Copy every line of the records below exactly, without changing any character.

#### Entries supplied

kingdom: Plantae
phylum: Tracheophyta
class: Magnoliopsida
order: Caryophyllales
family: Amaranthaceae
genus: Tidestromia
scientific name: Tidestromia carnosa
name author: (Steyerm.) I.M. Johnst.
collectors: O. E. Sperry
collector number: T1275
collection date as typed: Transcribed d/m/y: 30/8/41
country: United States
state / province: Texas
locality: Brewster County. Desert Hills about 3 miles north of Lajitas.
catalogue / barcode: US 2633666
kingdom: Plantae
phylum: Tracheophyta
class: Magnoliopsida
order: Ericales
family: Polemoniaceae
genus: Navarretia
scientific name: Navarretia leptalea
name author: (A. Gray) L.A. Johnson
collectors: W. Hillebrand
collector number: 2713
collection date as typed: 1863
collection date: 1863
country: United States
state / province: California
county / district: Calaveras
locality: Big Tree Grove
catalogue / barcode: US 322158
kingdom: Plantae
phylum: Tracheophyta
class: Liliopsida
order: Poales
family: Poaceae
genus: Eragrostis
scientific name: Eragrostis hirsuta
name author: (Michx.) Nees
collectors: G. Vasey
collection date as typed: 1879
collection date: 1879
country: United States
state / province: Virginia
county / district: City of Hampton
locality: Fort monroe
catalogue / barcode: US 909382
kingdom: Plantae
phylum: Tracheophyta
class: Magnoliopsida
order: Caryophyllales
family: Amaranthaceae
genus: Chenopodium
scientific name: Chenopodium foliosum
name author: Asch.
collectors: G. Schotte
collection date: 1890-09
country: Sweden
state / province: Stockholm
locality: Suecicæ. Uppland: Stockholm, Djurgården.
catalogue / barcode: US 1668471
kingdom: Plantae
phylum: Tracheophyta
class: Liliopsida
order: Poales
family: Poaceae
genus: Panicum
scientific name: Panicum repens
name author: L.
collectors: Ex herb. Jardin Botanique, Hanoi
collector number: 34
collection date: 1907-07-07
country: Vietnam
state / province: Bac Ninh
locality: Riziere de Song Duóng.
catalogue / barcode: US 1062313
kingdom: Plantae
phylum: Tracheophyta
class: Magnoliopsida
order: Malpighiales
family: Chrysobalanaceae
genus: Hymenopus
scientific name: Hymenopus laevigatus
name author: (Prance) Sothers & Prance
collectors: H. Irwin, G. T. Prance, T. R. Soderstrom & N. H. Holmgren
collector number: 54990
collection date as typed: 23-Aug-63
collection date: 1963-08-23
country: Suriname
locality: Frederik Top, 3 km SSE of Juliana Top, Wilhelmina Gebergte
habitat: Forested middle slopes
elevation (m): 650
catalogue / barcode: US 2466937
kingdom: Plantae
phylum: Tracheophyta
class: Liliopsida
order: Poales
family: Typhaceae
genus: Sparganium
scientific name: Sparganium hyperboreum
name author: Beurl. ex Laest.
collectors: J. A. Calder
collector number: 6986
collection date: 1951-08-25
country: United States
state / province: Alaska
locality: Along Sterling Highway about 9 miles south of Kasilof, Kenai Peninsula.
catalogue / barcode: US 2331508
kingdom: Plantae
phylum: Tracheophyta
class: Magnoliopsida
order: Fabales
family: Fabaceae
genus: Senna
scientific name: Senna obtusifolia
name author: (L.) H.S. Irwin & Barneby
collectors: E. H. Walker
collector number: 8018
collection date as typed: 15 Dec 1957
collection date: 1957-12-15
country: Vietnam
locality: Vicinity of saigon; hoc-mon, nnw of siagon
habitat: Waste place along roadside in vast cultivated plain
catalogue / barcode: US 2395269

########

The output:
kingdom: Plantae
phylum: Tracheophyta
class: Magnoliopsida
order: Caryophyllales
family: Amaranthaceae
genus: Tidestromia
scientific name: Tidestromia carnosa
name author: (Steyerm.) I.M. Johnst.
collectors: O. E. Sperry
collector number: T1275
collection date as typed: Transcribed d/m/y: 30/8/41
country: United States
state / province: Texas
locality: Brewster County. Desert Hills about 3 miles north of Lajitas.
catalogue / barcode: US 2633666
kingdom: Plantae
phylum: Tracheophyta
class: Magnoliopsida
order: Ericales
family: Polemoniaceae
genus: Navarretia
scientific name: Navarretia leptalea
name author: (A. Gray) L.A. Johnson
collectors: W. Hillebrand
collector number: 2713
collection date as typed: 1863
collection date: 1863
country: United States
state / province: California
county / district: Calaveras
locality: Big Tree Grove
catalogue / barcode: US 322158
kingdom: Plantae
phylum: Tracheophyta
class: Liliopsida
order: Poales
family: Poaceae
genus: Eragrostis
scientific name: Eragrostis hirsuta
name author: (Michx.) Nees
collectors: G. Vasey
collection date as typed: 1879
collection date: 1879
country: United States
state / province: Virginia
county / district: City of Hampton
locality: Fort monroe
catalogue / barcode: US 909382
kingdom: Plantae
phylum: Tracheophyta
class: Magnoliopsida
order: Caryophyllales
family: Amaranthaceae
genus: Chenopodium
scientific name: Chenopodium foliosum
name author: Asch.
collectors: G. Schotte
collection date: 1890-09
country: Sweden
state / province: Stockholm
locality: Suecicæ. Uppland: Stockholm, Djurgården.
catalogue / barcode: US 1668471
kingdom: Plantae
phylum: Tracheophyta
class: Liliopsida
order: Poales
family: Poaceae
genus: Panicum
scientific name: Panicum repens
name author: L.
collectors: Ex herb. Jardin Botanique, Hanoi
collector number: 34
collection date: 1907-07-07
country: Vietnam
state / province: Bac Ninh
locality: Riziere de Song Duóng.
catalogue / barcode: US 1062313
kingdom: Plantae
phylum: Tracheophyta
class: Magnoliopsida
order: Malpighiales
family: Chrysobalanaceae
genus: Hymenopus
scientific name: Hymenopus laevigatus
name author: (Prance) Sothers & Prance
collectors: H. Irwin, G. T. Prance, T. R. Soderstrom & N. H. Holmgren
collector number: 54990
collection date as typed: 23-Aug-63
collection date: 1963-08-23
country: Suriname
locality: Frederik Top, 3 km SSE of Juliana Top, Wilhelmina Gebergte
habitat: Forested middle slopes
elevation (m): 650
catalogue / barcode: US 2466937
kingdom: Plantae
phylum: Tracheophyta
class: Liliopsida
order: Poales
family: Typhaceae
genus: Sparganium
scientific name: Sparganium hyperboreum
name author: Beurl. ex Laest.
collectors: J. A. Calder
collector number: 6986
collection date: 1951-08-25
country: United States
state / province: Alaska
locality: Along Sterling Highway about 9 miles south of Kasilof, Kenai Peninsula.
catalogue / barcode: US 2331508
kingdom: Plantae
phylum: Tracheophyta
class: Magnoliopsida
order: Fabales
family: Fabaceae
genus: Senna
scientific name: Senna obtusifolia
name author: (L.) H.S. Irwin & Barneby
collectors: E. H. Walker
collector number: 8018
collection date as typed: 15 Dec 1957
collection date: 1957-12-15
country: Vietnam
locality: Vicinity of saigon; hoc-mon, nnw of siagon
habitat: Waste place along roadside in vast cultivated plain
catalogue / barcode: US 2395269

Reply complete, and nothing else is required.